==== Supplied material
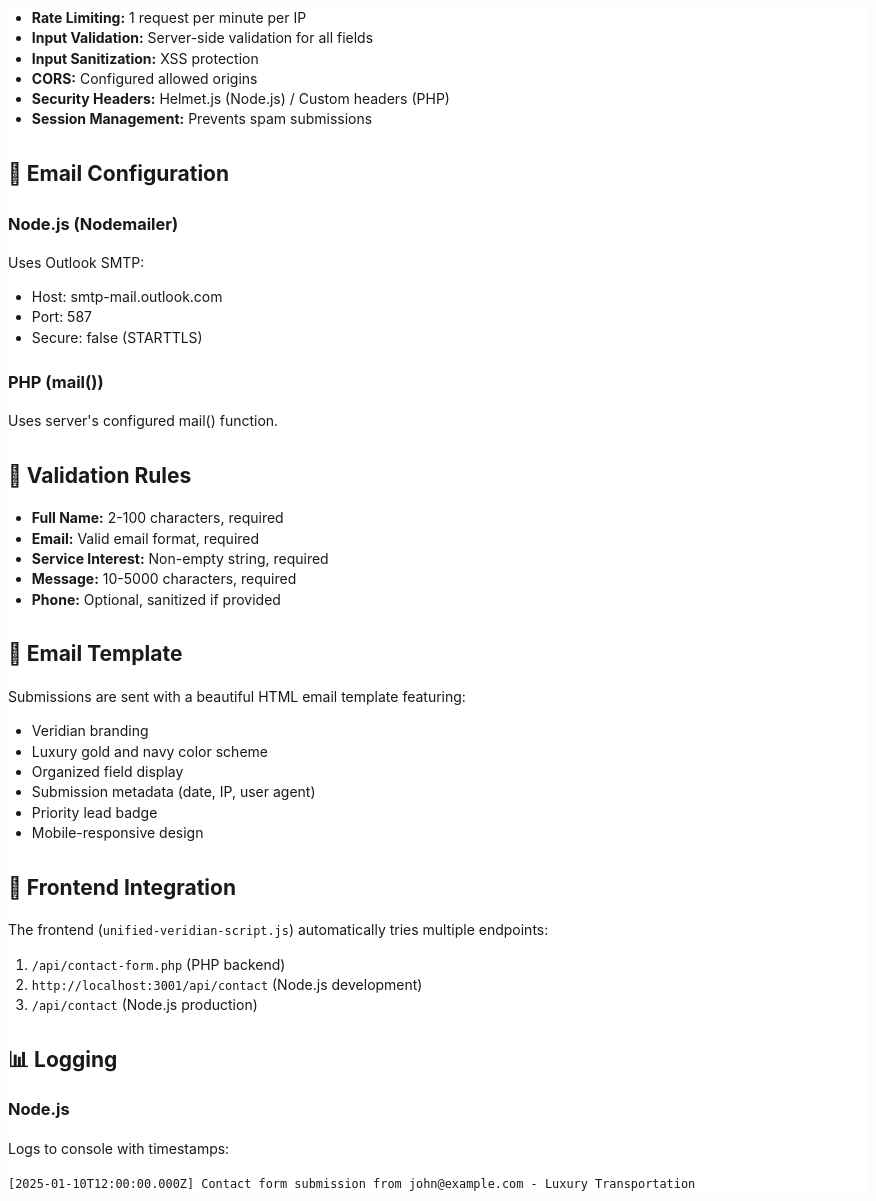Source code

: - **Rate Limiting:** 1 request per minute per IP
- **Input Validation:** Server-side validation for all fields
- **Input Sanitization:** XSS protection
- **CORS:** Configured allowed origins
- **Security Headers:** Helmet.js (Node.js) / Custom headers (PHP)
- **Session Management:** Prevents spam submissions

## 📧 Email Configuration

### Node.js (Nodemailer)

Uses Outlook SMTP:
- Host: smtp-mail.outlook.com
- Port: 587
- Secure: false (STARTTLS)

### PHP (mail())

Uses server's configured mail() function.

## 📝 Validation Rules

- **Full Name:** 2-100 characters, required
- **Email:** Valid email format, required
- **Service Interest:** Non-empty string, required
- **Message:** 10-5000 characters, required
- **Phone:** Optional, sanitized if provided

## 🎨 Email Template

Submissions are sent with a beautiful HTML email template featuring:
- Veridian branding
- Luxury gold and navy color scheme
- Organized field display
- Submission metadata (date, IP, user agent)
- Priority lead badge
- Mobile-responsive design

## 🔧 Frontend Integration

The frontend (`unified-veridian-script.js`) automatically tries multiple endpoints:

1. `/api/contact-form.php` (PHP backend)
2. `http://localhost:3001/api/contact` (Node.js development)
3. `/api/contact` (Node.js production)

## 📊 Logging

### Node.js
Logs to console with timestamps:
```
[2025-01-10T12:00:00.000Z] Contact form submission from john@example.com - Luxury Transportation
```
========
All the lines above should be reproduced exactly, and none of the pictures.

▸ Task response:
Source code

: - **Rate Limiting:** 1 request per minute per IP
- **Input Validation:** Server-side validation for all fields
- **Input Sanitization:** XSS protection
- **CORS:** Configured allowed origins
- **Security Headers:** Helmet.js (Node.js) / Custom headers (PHP)
- **Session Management:** Prevents spam submissions

## 📧 Email Configuration

### Node.js (Nodemailer)

Uses Outlook SMTP:
- Host: smtp-mail.outlook.com
- Port: 587
- Secure: false (STARTTLS)

### PHP (mail())

Uses server's configured mail() function.

## 📝 Validation Rules

- **Full Name:** 2-100 characters, required
- **Email:** Valid email format, required
- **Service Interest:** Non-empty string, required
- **Message:** 10-5000 characters, required
- **Phone:** Optional, sanitized if provided

## 🎨 Email Template

Submissions are sent with a beautiful HTML email template featuring:
- Veridian branding
- Luxury gold and navy color scheme
- Organized field display
- Submission metadata (date, IP, user agent)
- Priority lead badge
- Mobile-responsive design

## 🔧 Frontend Integration

The frontend (`unified-veridian-script.js`) automatically tries multiple endpoints:

1. `/api/contact-form.php` (PHP backend)
2. `http://localhost:3001/api/contact` (Node.js development)
3. `/api/contact` (Node.js production)

## 📊 Logging

### Node.js
Logs to console with timestamps:
```
[2025-01-10T12:00:00.000Z] Contact form submission from john@example.com - Luxury Transportation
```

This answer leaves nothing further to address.